§ Trecho de origem:
┏━━

Home TVTemporadas Crítica | Ted Lasso – 3ª Temporada

Crítica | Ted Lasso – 3ª Temporada

Uma prorrogação mal jogada.

por Ritter Fan
4,2K views

  • Há spoilers. Leiam, aqui, as críticas das demais temporadas.

A terceira – e em tese última – temporada de Ted Lasso tinha tudo para completar uma trilogia excepcional sobre algo tão prosaico e infelizmente esquecido – e até desdenhado – quanto a gentileza e empatia humanas. Com uma primeira temporada cativante que se desenvolve em uma segunda ainda mais completa, a expectativa era que o humor refinado e a emoção genuína da obra co-criada e estrelada por Jason Sudeikis como o improvável técnico de um time colegial de futebol americano sendo alçado ao cargo de técnico de um time de futebol na Inglaterra inicialmente como uma forma de a dona do time se vingar do ex-marido se mantivesse intacta na direção de um encerramento da mais alta qualidade, pelo menos no mesmo nível dos anos anteriores.

No entanto, apesar de haver excelentes momentos de humor e cenas realmente emocionantes, o terceiro ano da série inexplicavelmente sofre de um caso de inchaço e fragmentação que transforma seus 12 episódios em um novelão açucarado que não sabe muito bem para aonde quer ir e como abordar os dramas de seus personagens. É visível que a temporada sob análise foi vítima do enorme e instantâneo sucesso da série que valeu à equipe de produção e ao Apple TV+ – merecidamente – uma infinidade de prêmios e os elogios universais da crítica e do público, levando a episódios longuíssimos (notem como a minutagem total da série mais do que dobrou desde a temporada inaugural) que esticaram e diluíram as tramas que, por seu turno, ganharam um caráter irritantemente episódico, com quase cada capítulo abordando um assunto especifico e, com isso, quebrando a organicidade de tudo o que havia sido feito antes.

Nem tudo se perde, porém, e a linha narrativa que podemos chamar de principal, originada da temporada anterior, é muito bem conduzida justamente porque ela não segue o padrão mais protocolar do restante das histórias. Falo, claro, da saída do doce e humilde Nathan “Nate” Shelley (Nick Mohammed) do Richmond para ser técnico do West Ham United, time comprado pelo vilanesco  Rupert Mannion (Anthony Head), com sua conversão em um homem rancoroso e perdido em meio às suas emoções contidas. Nate, com isso, acaba sendo o único personagem do núcleo masculino a ganhar efetivo desenvolvimento, com sua jornada de redenção ocorrendo quase que integralmente por sua compreensão – observando seu chefe – do que ele estava se tornando e não por fatores externos como momentos eureka de realização pessoal ou de grandes confrontações.

┗━━

§ Sobre a tarefa: Redigite, sem nenhuma alteração, o trecho da crítica sobre a terceira temporada de Ted Lasso que vai de “No entanto, apesar” até “sido feito antes.”. Os registros não são necessários para realizar esta atividade.

§ Informações extraídas:
┏━━

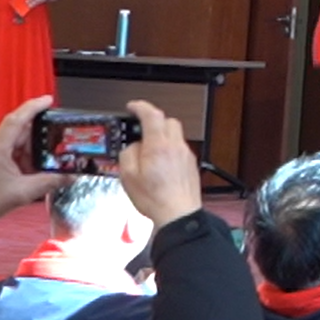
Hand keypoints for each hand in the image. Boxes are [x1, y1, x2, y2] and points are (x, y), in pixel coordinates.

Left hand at [0, 95, 60, 219]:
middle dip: (38, 141)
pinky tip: (26, 172)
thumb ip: (49, 182)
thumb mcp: (21, 193)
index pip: (17, 119)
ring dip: (29, 154)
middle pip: (21, 132)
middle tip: (55, 150)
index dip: (34, 107)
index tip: (48, 101)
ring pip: (15, 143)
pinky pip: (8, 151)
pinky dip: (20, 159)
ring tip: (37, 170)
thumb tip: (69, 176)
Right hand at [114, 101, 198, 225]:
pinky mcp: (191, 164)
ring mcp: (186, 154)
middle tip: (140, 128)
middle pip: (168, 121)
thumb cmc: (154, 198)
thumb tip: (134, 146)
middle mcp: (176, 146)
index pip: (152, 115)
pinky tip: (159, 163)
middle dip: (153, 120)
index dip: (141, 107)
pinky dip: (169, 148)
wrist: (178, 213)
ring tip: (148, 150)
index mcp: (159, 146)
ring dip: (161, 135)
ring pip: (175, 134)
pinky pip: (179, 148)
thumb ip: (128, 154)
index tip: (132, 107)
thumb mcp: (128, 176)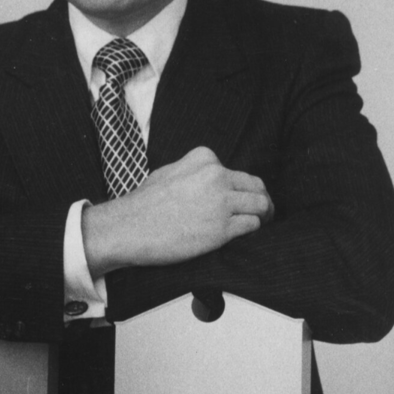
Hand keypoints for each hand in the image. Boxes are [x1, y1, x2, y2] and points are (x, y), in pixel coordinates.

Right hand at [82, 146, 273, 275]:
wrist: (129, 228)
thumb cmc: (144, 205)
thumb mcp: (169, 172)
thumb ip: (193, 172)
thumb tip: (208, 181)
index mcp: (204, 159)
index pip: (235, 171)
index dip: (239, 188)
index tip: (237, 199)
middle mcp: (216, 176)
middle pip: (255, 185)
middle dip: (261, 199)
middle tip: (263, 211)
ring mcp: (221, 201)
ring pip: (261, 204)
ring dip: (264, 214)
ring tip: (262, 223)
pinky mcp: (222, 228)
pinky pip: (252, 225)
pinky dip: (253, 230)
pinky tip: (246, 235)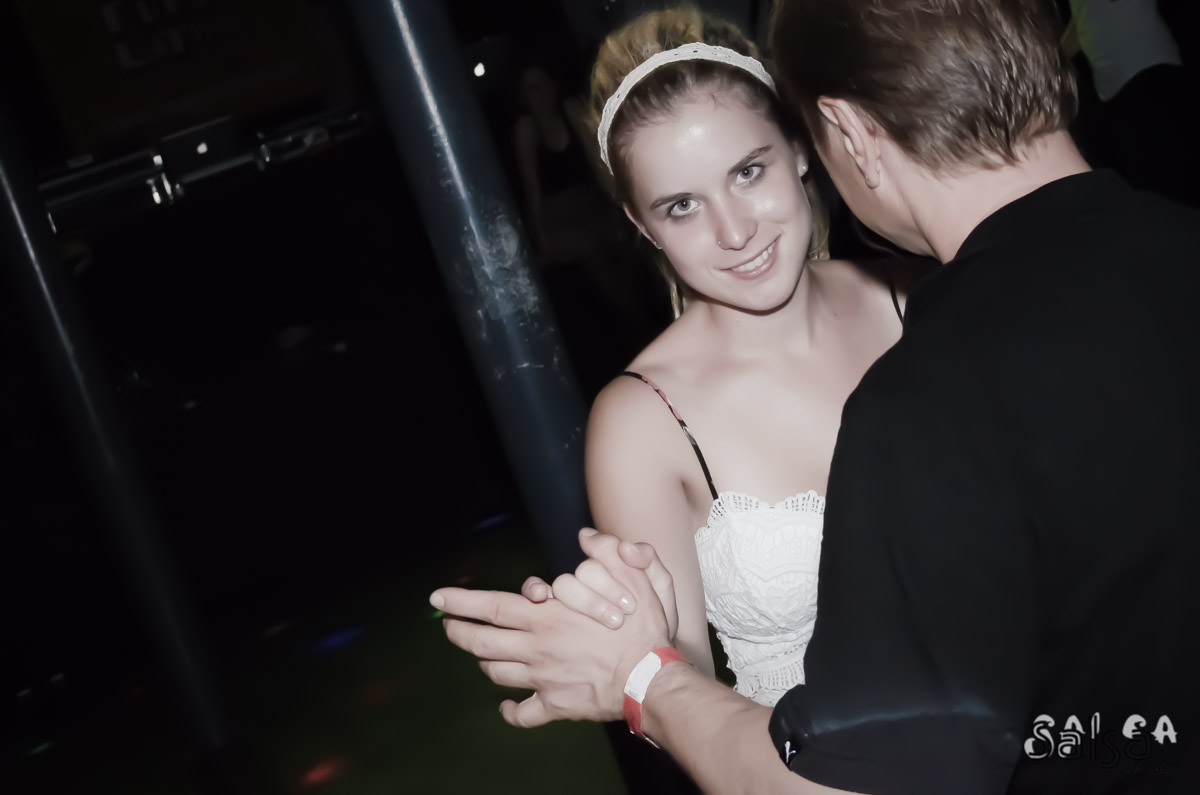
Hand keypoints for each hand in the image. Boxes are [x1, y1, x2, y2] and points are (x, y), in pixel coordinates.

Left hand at [432, 537, 672, 727]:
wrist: (650, 679)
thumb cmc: (641, 627)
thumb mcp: (632, 576)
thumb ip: (607, 552)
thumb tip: (586, 536)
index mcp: (546, 617)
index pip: (491, 605)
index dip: (461, 601)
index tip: (440, 598)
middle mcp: (535, 648)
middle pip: (481, 640)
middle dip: (457, 631)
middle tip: (446, 625)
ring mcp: (542, 679)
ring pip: (496, 672)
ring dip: (483, 662)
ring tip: (477, 654)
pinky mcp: (555, 705)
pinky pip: (523, 713)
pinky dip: (510, 711)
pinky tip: (506, 707)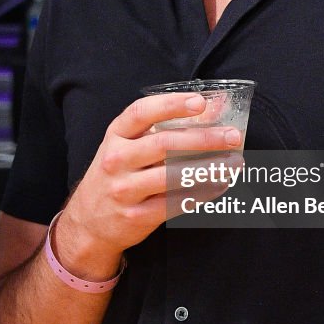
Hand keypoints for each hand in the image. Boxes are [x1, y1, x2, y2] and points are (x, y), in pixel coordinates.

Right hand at [53, 93, 241, 276]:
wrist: (89, 221)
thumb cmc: (117, 173)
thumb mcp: (129, 144)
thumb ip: (165, 126)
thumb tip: (214, 106)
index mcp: (116, 135)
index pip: (142, 112)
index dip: (171, 105)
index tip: (200, 102)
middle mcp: (116, 160)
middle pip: (164, 144)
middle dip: (203, 139)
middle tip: (232, 136)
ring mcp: (125, 189)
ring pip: (172, 176)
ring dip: (208, 169)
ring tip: (234, 163)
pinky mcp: (137, 216)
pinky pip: (175, 202)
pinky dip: (201, 193)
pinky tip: (219, 185)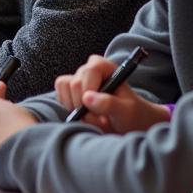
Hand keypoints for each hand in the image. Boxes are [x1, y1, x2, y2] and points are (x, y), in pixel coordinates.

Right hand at [55, 54, 169, 132]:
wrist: (128, 125)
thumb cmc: (132, 115)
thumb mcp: (126, 111)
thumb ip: (109, 103)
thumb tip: (86, 98)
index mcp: (104, 67)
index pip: (88, 71)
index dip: (89, 91)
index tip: (98, 110)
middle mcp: (89, 70)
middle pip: (74, 84)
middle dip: (84, 107)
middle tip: (101, 119)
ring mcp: (77, 80)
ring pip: (65, 90)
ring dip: (77, 110)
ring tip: (95, 118)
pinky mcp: (69, 91)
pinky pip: (60, 97)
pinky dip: (70, 110)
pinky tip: (85, 117)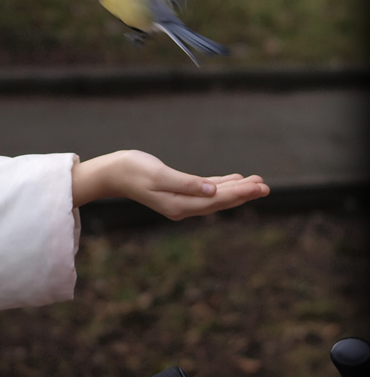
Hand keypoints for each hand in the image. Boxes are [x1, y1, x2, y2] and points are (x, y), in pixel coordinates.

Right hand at [72, 150, 269, 219]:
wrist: (110, 173)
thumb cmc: (131, 169)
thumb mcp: (158, 174)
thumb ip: (186, 183)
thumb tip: (212, 191)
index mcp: (179, 205)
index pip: (216, 200)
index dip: (239, 193)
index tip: (259, 186)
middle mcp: (182, 207)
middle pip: (219, 201)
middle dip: (243, 193)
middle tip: (265, 185)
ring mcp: (180, 202)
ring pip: (215, 197)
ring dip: (235, 189)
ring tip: (257, 182)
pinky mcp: (177, 193)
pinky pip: (205, 191)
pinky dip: (220, 185)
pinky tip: (233, 179)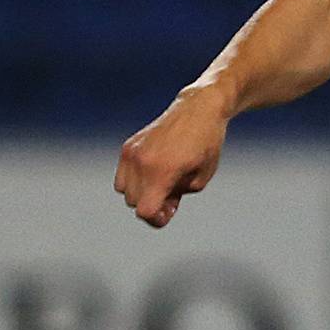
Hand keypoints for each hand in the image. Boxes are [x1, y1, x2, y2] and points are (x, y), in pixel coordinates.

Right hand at [114, 86, 229, 227]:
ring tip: (163, 182)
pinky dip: (134, 179)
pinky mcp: (128, 145)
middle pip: (134, 203)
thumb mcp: (199, 179)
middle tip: (174, 193)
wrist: (199, 109)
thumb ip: (176, 198)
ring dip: (141, 193)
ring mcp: (132, 152)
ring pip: (124, 191)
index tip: (170, 210)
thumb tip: (157, 206)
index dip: (156, 219)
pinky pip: (122, 176)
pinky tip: (154, 172)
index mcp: (162, 171)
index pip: (144, 211)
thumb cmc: (206, 145)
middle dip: (152, 204)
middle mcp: (142, 161)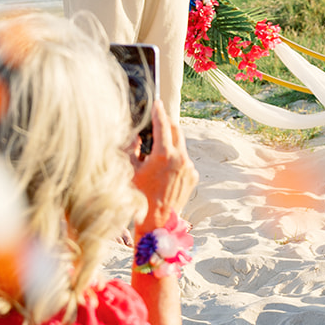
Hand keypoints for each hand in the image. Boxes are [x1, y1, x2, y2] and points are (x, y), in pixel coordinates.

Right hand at [133, 99, 197, 230]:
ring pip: (181, 146)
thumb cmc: (139, 197)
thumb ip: (131, 148)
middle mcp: (181, 159)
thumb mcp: (131, 170)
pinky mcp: (193, 176)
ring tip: (158, 150)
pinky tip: (164, 169)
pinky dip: (176, 159)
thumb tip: (134, 135)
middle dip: (167, 124)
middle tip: (159, 120)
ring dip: (171, 143)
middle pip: (176, 131)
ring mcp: (189, 168)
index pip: (162, 125)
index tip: (157, 103)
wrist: (157, 221)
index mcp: (164, 155)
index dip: (158, 112)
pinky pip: (185, 161)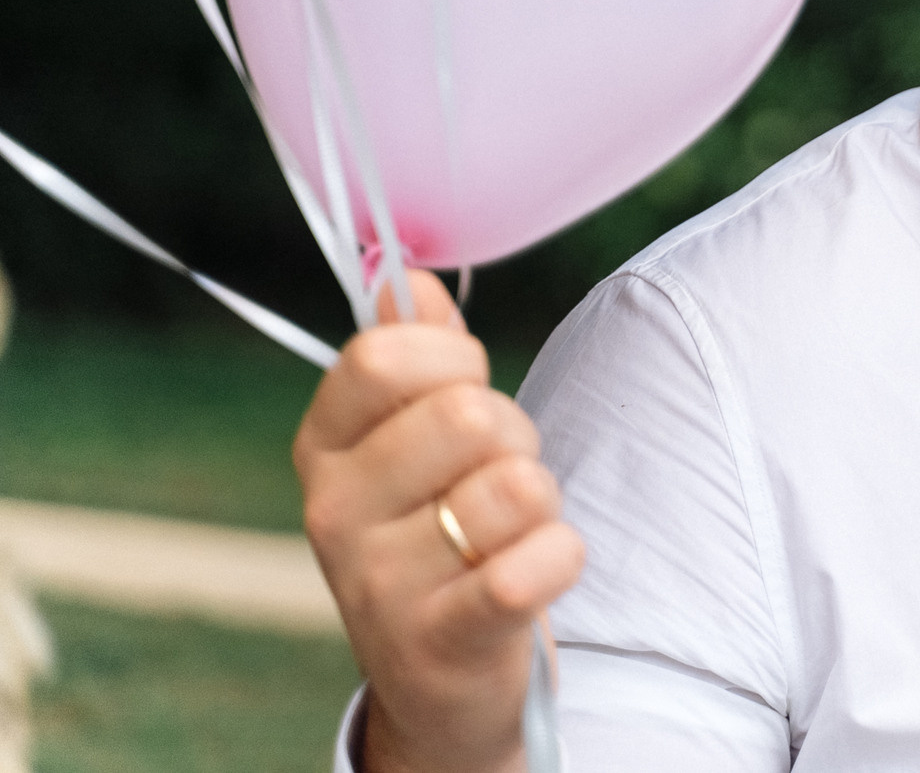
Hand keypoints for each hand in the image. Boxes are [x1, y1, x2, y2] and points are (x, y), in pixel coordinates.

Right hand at [296, 272, 584, 772]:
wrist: (441, 681)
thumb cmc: (441, 533)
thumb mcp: (413, 442)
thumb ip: (412, 352)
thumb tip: (405, 272)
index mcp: (324, 448)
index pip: (385, 354)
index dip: (454, 359)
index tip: (464, 391)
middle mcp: (335, 512)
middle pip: (468, 414)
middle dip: (515, 436)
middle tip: (498, 479)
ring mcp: (379, 582)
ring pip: (514, 485)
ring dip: (541, 502)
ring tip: (511, 531)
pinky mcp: (439, 640)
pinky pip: (530, 564)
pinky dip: (559, 556)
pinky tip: (538, 569)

┗━━

§ Resultado do exercício:
No entanto, apesar de haver excelentes momentos de humor e cenas realmente emocionantes, o terceiro ano da série inexplicavelmente sofre de um caso de inchaço e fragmentação que transforma seus 12 episódios em um novelão açucarado que não sabe muito bem para aonde quer ir e como abordar os dramas de seus personagens. É visível que a temporada sob análise foi vítima do enorme e instantâneo sucesso da série que valeu à equipe de produção e ao Apple TV+ – merecidamente – uma infinidade de prêmios e os elogios universais da crítica e do público, levando a episódios longuíssimos (notem como a minutagem total da série mais do que dobrou desde a temporada inaugural) que esticaram e diluíram as tramas que, por seu turno, ganharam um caráter irritantemente episódico, com quase cada capítulo abordando um assunto especifico e, com isso, quebrando a organicidade de tudo o que havia sido feito antes.